In giving us these instructions, it is evident that God Himself has set the example of thoroughness in His workings. He Himself is perfect in every aspect of its meaning “His law is perfect…;” “His work is perfect…a God of truth and without iniquity, just and right is He.” “His way is perfect; the word of the Lord is tried (purified); He is a buckler to all them that trust in Him…and He makes my way perfect.” (Ps. 19:7; Deut. 32:4; 2 Sam. 22:31-33)
“…and He makes my way perfect.” In being conformed to His image, we are in the process of becoming as He is, by being “filled with His fullness.” Jesus’ own prayer just before His glorification was that He might be in us as the Father was in Him, that we might “perfected into one” - in Them!
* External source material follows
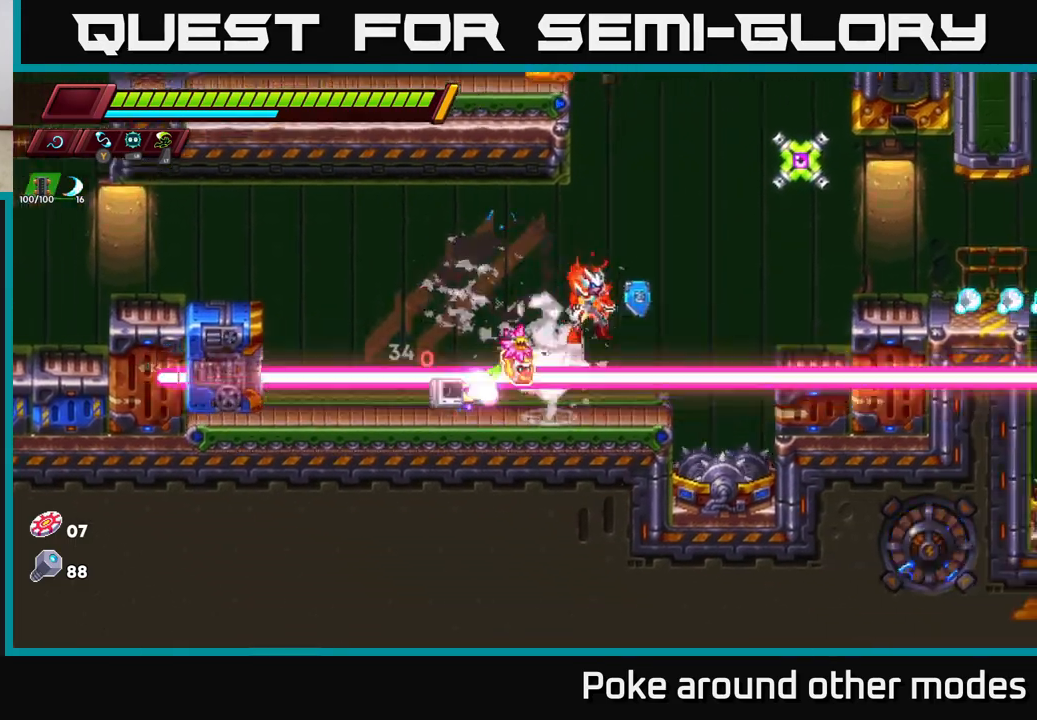
{"buttons": [], "left_stick": "center", "right_stick": "center", "events": [[17, "A", "up"], [83, "A", "down"], [100, "left_stick", "right"], [167, "X", "down"], [217, "left_stick", "center"], [283, "A", "up"], [300, "X", "up"]]}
Then we are told that all Scripture was inspired by God, profitable for all things that we might be “perfected and thoroughly equipped to do good works.” The author of the book of Hebrews prayed that “the God of peace, Who brought again from the dead our Lord Jesus, that Great Shepherd of the sheep, through the blood of the everlasting covenant, make you perfect in every good work to do His will, working in you that which is well pleasing in His sight, through Jesus Christ…” (John 17:21-23; 2 Tim. 3:16,17); Heb. 13:20,21)
The key, of course, is Christ “working in you.” As self is diminished, and Christ is increased, it will be Him working in us, “to will and to do His good pleasure.” (Phil. 2:13)
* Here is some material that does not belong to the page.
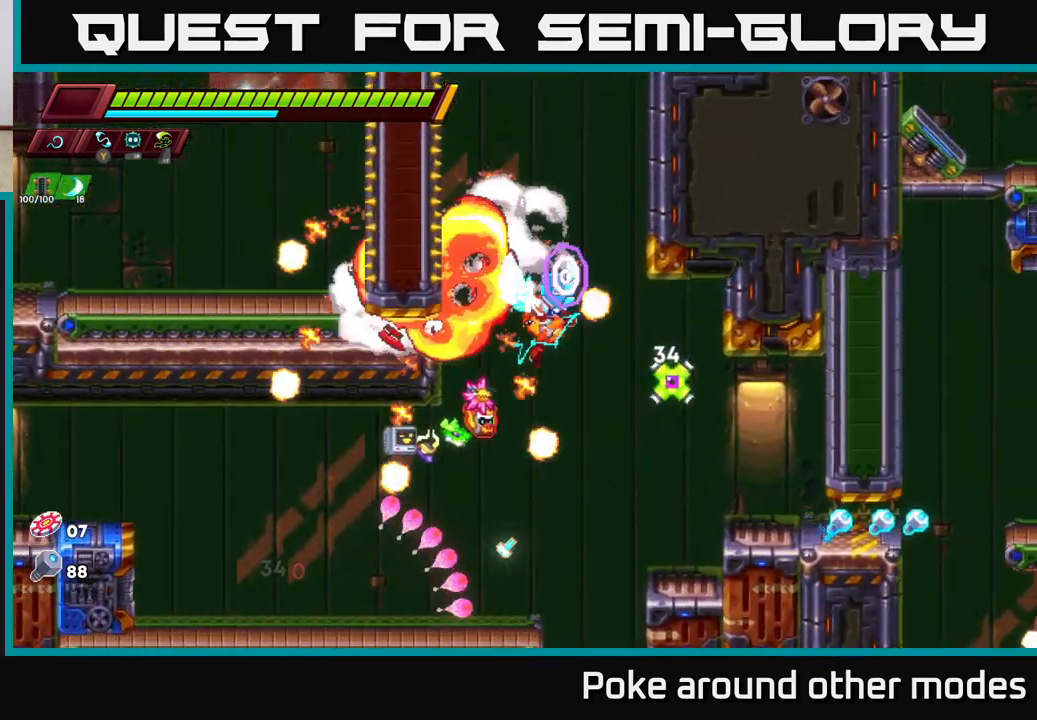
{"buttons": [], "left_stick": "center", "right_stick": "center", "events": [[83, "X", "down"], [233, "X", "up"], [250, "left_stick", "left"], [500, "left_stick", "center"]]}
If it was in order for Epaphras to pray for the saints of his day that they might “stand perfect and complete in all the will of God,” surely it is appropriate for us to pray that we may also experience that standing “in Christ.” (Col. 4:12)
It may take fiery trials and sufferings to bring about that
perfection/maturity/completeness, as it did our Elder Brother. But, being one with Him, as we share in the fellowship of His sufferings, we will also share in the power of His resurrection. (Heb. 2:10,11; Phil. 3:10; Heb. 5:8,9; 1 Peter 5:10)
It pleased the Father that in His Son all fullness/completeness should dwell and we share in that completeness. ”For in Him dwells all the fullness of the Godhead bodily. And you are complete in Him, Who is the Head of all principality and power.” “Being confident of this very thing, that He Who has begun a good work in you will perfect/complete it until the day of Jesus Christ.” (Col. 1:18,19; 2:9-10; Phil. 1:6)
Thus we have a confident expectation of the thorough working of our Heavenly Father to conform us to His image, fill us with His Fullness, and to fulfill in us the purpose for which He created us. (Eph. 3:19)
So, let us “let patience have her perfect work that we may be perfect and entire, wanting nothing.” for “The Lord will perfect that which concerns me. (Your mercy, O Lord, endures forever; forsake not the works of Your own hands).” (James 1:4; Ps. 138:8)
“Now may the God of Hope fill you with all joy and peace in the believing,
that you may abound in Hope,
through the power of the Holy Spirit.”